En apprenant que le gouvernement avait entamé des négociations avec la NDA, lui proposant de bénéficier d’une amnistie si le groupe terroriste rendait les armes, les chrétiens avaient vu leurs craintes redoubler (7). A la lumière des deux récents attentats, cette impunité suscite l’indignation des Eglises. «En proposant l’amnistie aux membres du NDA, le gouvernement choisit délibérément de sacrifier les vies de citoyens népalais», a déclaré le P. Chirendra Satyal, le 28 novembre.
Notes
(1) Jusqu’en 2006, l’hindouisme était la religion officielle du royaume du Népal. Avec l’établissement d’un Etat laïque en 2006, le droit à la liberté de religion et de culte a été reconnu par la Constituante, en attendant d’être régularisé officiellement par la Constitution définitive.
(2) L’attentat à la bombe dans l’église catholique de l’Assomption à Katmandou en 2009 avait fait trois morts et des dizaines de blessés.
(3) Le 22 novembre dernier, les habitants de Danchhe, un village tamang majoritairement bouddhiste, ont attaqué deux frères appartenant à une Eglise évangélique, lors d’une célébration se tenant à leur domicile. Armés de poignards et de bâtons, les villageois ont pris d’assaut la maison et tenté de lapider Panchman Tamang, 45 ans, instituteur dans le district et Buddhiman, paysan d’une cinquantaine d’année. Si Panchman a réussi à s’enfuir, son frère aîné, a été laissé pour mort, baignant dans son sang. Il a pu être emmené inconscient à l’hôpital par son frère revenu le chercher plus tard dans la nuit.
(4) Dasain, fête la plus importante du Népal, célébre la victoire de la redoutable déesse Durga-Kali sur les forces du mal, faisant pendant une dizaine de jours alterner sacrifices sanglants et festivités familiales.
(5) Le dernier délai de restitution des travaux de la Constituante avait été fixé au 30 novembre prochain.
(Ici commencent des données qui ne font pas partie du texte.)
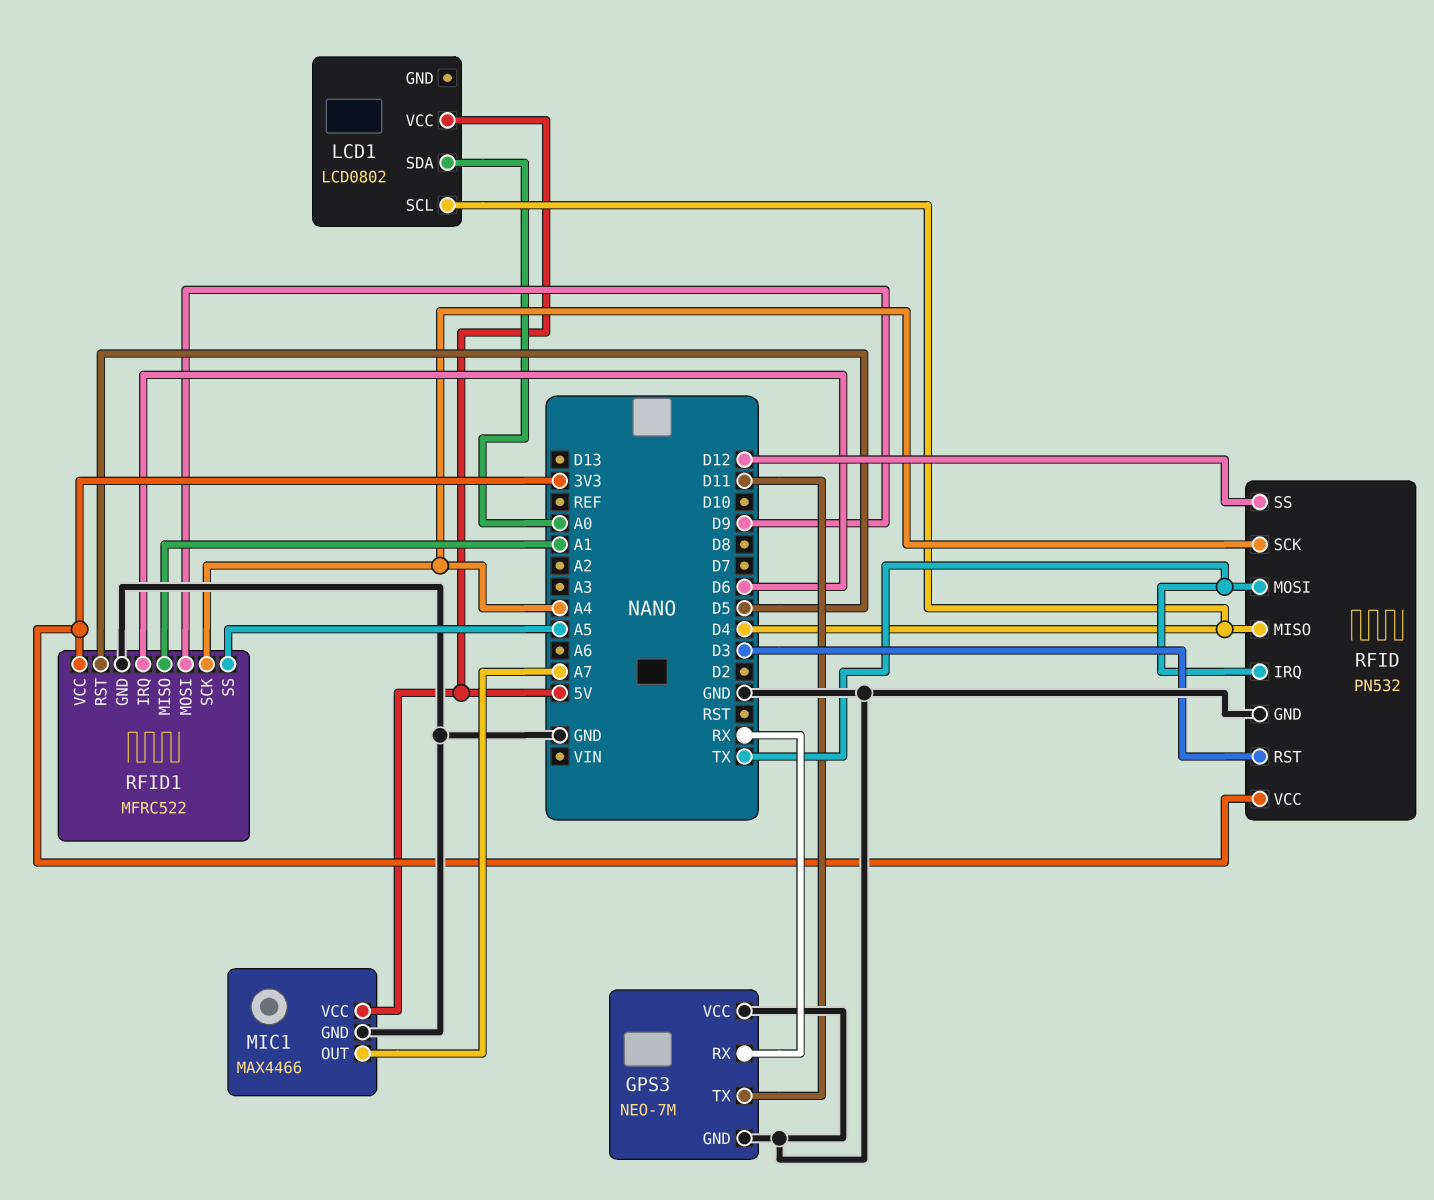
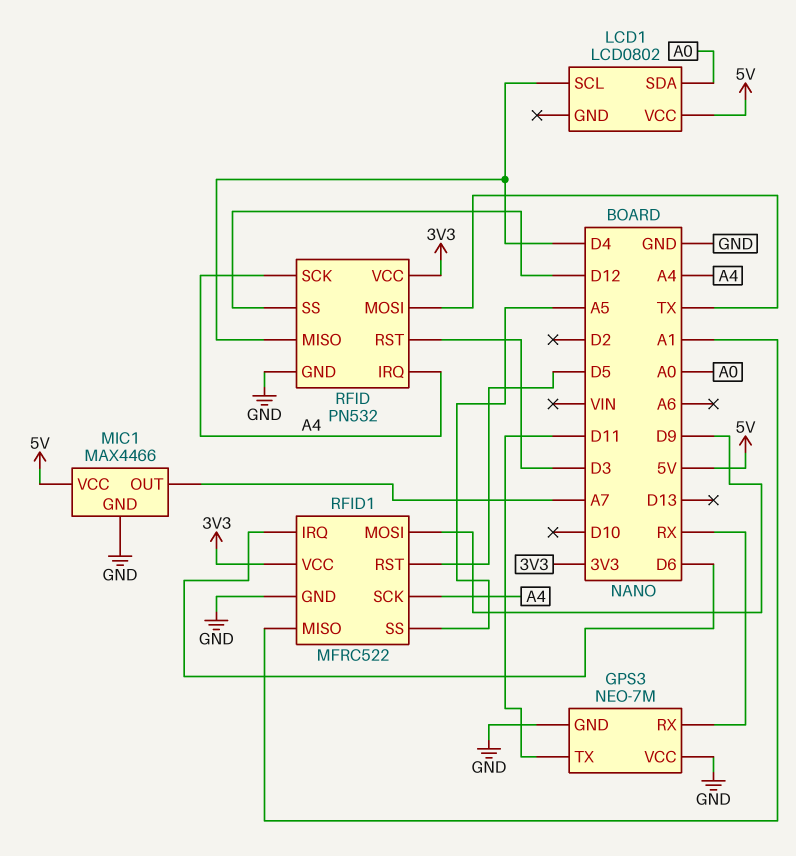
RFID pin IRQ: TX -> A4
Le Premier ministre nouvellement élu, Baburam Bhattarai, s’était engagé personnellement à ce que cette fois, il n’y ait plus de nouveau report. Voir dépêche EDA du 4 novembre 2011.
(6) La proposition d’amendement du code pénal (article 160) prévoyait de sanctionner toute tentative de conversion ou de détournement de la religion hindoue «par quelque moyen que ce soit» par une amende de 50 000 roupies (soit 485 euros) et cinq ans de prison. La même sanction était prévue pour tout abattage de bovin afin d’en consommer la viande, une pratique interdite par l’hindouisme. Les minorités religieuses s’étaient mobilisées pour empêcher le vote, avant la date butoir de remise de la constitution, prévue alors pour le 31 août 2011. Leurs leaders avaient rappelé au gouvernement qu’il s’apprêtait à violer les fondements constitution provisoire sur laquelle s’appuyait la république népalaise, dont la liberté religieuse et la laïcité de l’Etat. Voir dépêche EDA du 22 août 2011.
(7) Début 2011, la police s’était aperçue que le chef de la NDA, Ram Prasad Mainali poursuivait son activité criminelle depuis la prison où il était incarcéré depuis l’attentat de 2009. Plusieurs de ses complices avaient été arrêtés et avaient avoué préparer des attentats de grande envergure selon les instructions de leur leader. A la même époque, la NDA s’était mis à menacer les chrétiens de nouvelles attaques, se déclarant protégée par le gouvernement qui l’avait autorisé à se constituer en parti politique légal et menait des négociations avec lui. Dans une déclaration le 29 août, Mgr Anthony Sharma avait fortement réagi: «Nous avons été très patients (…) mais avec cette mauvaise nouvelle [les négociations entre l’Etat et la NDA], nous nous sentons vraiment une minorité de ‘sans-voix’». Voir dépêche EDA du 30 août 2011.